Often, in research about and relating to Black experiences, typically our stories are summarised and flattened, often reduced into statistics and generalised. This can be dehumanising, and sacrifices crucial contextual details, divorcing our stories from the people, environments, and lives from which they were taken. Additionally, our stories and experiences are often not told by ourselves, meaning the narratives about us in society are not shaped by our voices.

The aim of this workshop is to push back against these effects through counter-storytelling, meaning empowering participants to tell their own stories in their own voices. Instead of trying to quantify, categorise, and summarise their experiences, Lonceny uses storytelling in a way that creates a “big picture” tapestry of stories while also preserving the individual details and richness of each.

Event Format

6pm | Welcome

6.30pm | Presentation by Lonceny Kourouma

7.15pm| Break

7.30pm | Activity led by Lonceny Kourouma

8.30pm | Social (Food available)

9pm | End

FREE EVENT - please RSVP to secure your spot! This workshop space is primarily for Black, African & Caribbean LGBTQ+ people - please be mindful when booking your ticket.

About Lonceny Kourouma

Lonceny Kourouma is a queer doctoral researcher, Part-Time Visiting Lecturer (PTVL) in Sociology at the University of Westminster. His research focuses on highlighting the intersectionalities and intricacies of Black lived experiences in the UK through their own voices and examines this through a decolonising lens.
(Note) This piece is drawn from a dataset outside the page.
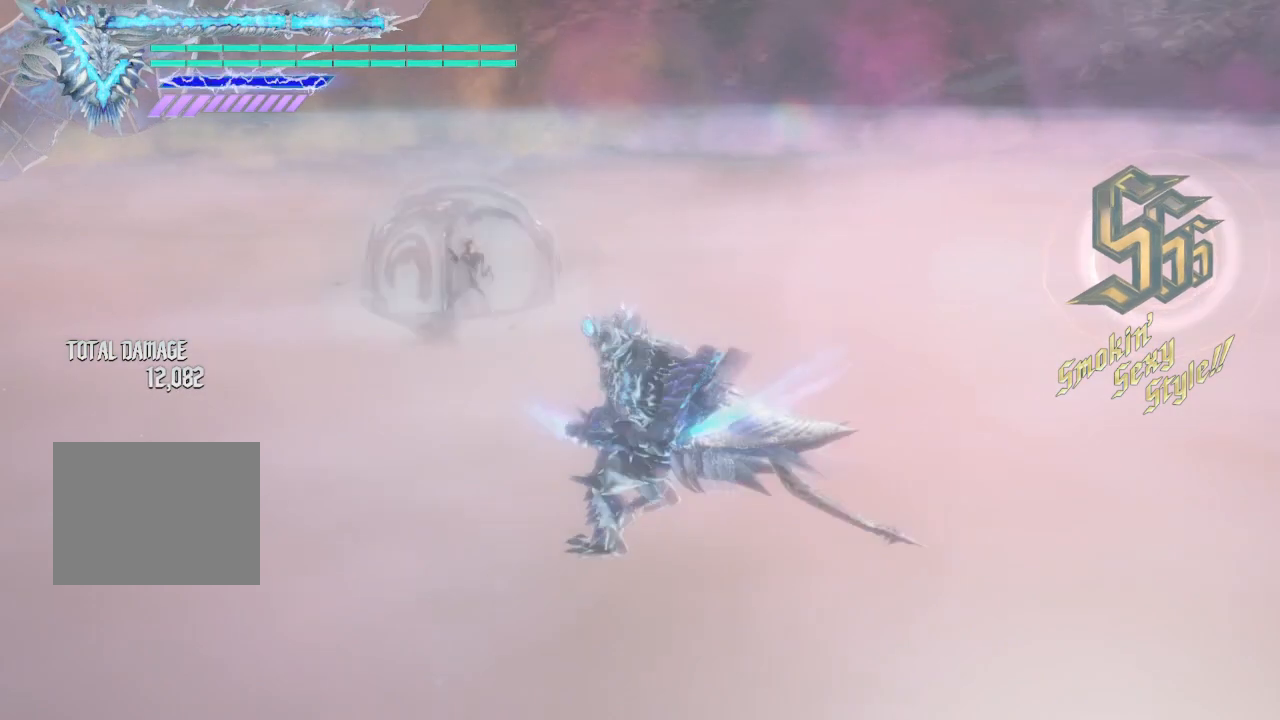
{"buttons": ["Y"], "left_stick": "up", "right_stick": "center", "events": [[125, "Y", "down"]]}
To do this, he uses storytelling as a form of decolonial praxis to help understand and retell Black lived experiences in the present day. Being a member of the Pedagogies for Social Justice network at the University of Westminster, the Centre on the Dynamics of Ethnicity (CoDE) at the University of Manchester, and a member and contributor of the Chakula Steering Group has allowed him to better reach and connect with other researchers from the global majority and find a community of decolonial thinkers that has further enriched his and the community's collective activism.

About Chakula

The Chakula programme is a monthly series of events, workshops and dialogues geared towards supporting and empowering Black and African LGBTQ+ communities at The Africa Centre.

Booking for this event has now closed.